A major casualty of the pursuit of efficiency and profit is the human element in-store. The speakers lamented the undervalued role of the store associate, who is an asset capable of engagement, not just a person stocking shelves or manning registers.
This principle extends to the application of new technology like AI. Geary advises clients to see AI not as a tool for efficiency over effectiveness, but as a model for enhancement and augmentation.

“We always minimize the need for that human creativity, that human engagement, and my personal favorite, the unpredictability that will continue to be the number one thing that separates us…keeps us human.” – Christi Geary

Businesses must find the “beautiful center”—the happy medium where art and science, technology and human creativity, physical and digital, all work together more effectively.

The Agency Model of the Future

A recurring theme of misalignment in corporate strategy is the problem of silos. Companies are still organized by channel, with different metrics and functional diagnostics, often unaware that others are working toward the same ultimate goal.

Geary’s model for agency success and client focus is simple and human-centric:

This approach requires an environment comfortable with chaos and integration—one where being proven wrong is seen as a gift that leads to making something better, like a rapid prototyping model of constant testing and learning.

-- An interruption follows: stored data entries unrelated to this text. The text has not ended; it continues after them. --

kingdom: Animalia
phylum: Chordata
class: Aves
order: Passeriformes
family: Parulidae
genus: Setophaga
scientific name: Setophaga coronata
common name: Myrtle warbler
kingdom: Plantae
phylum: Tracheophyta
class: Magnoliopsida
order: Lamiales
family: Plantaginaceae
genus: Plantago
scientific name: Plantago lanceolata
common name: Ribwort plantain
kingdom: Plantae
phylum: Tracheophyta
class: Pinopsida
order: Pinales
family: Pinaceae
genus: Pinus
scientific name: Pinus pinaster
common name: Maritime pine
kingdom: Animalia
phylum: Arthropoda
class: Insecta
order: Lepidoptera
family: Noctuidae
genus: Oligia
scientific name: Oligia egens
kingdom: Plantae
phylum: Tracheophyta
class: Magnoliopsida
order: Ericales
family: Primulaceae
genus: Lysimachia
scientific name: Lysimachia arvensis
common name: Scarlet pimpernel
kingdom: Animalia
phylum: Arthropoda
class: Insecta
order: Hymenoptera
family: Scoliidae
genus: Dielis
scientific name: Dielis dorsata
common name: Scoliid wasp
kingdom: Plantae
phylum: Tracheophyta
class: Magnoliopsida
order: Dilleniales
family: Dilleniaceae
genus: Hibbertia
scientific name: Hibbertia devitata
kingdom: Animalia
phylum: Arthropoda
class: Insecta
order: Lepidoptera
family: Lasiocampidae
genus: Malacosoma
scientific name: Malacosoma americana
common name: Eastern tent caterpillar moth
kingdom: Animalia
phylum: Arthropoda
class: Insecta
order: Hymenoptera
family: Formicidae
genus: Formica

Three Directives for the Future

As an agency leader, Geary recommends a set of non-negotiables for thriving in the new era of commerce. These three areas are where she focuses her efforts and where she believes the greatest potential lies:

  1. Systems, Not Silos
    Organizational structure, go-to-market strategies, and shopper engagement must embrace integration and harmony. The old, segmented boxes no longer exist in the modern world.
  2. Proprietary, Not Bandwagons
    Brands must invest the time and energy to develop a truly differentiated and proprietary point of view. The constant “race to the middle” in an AI-accelerated world will only result in mediocrity.
  3. Transformation, Not Execution
    Businesses must shift their focus and revenue models toward building long-term value and relationships, rather than being hung up on daily ship numbers, yesterday’s tracking, or single brand manager tasks.

Ultimately, the future of brand building is about creating harmonious storytelling across all engagement points. It is a “whole offer” that leverages technology to embrace the human moment, whether that’s through a puff of fragrance on a city sidewalk or a personalized recommendation online. In a world where everything is shoppable, commerce and technology are here to stay. The challenge is immense, but the opportunity is even greater: to finally put the human (shopper + consumer) at the center of a truly integrated ecosystem.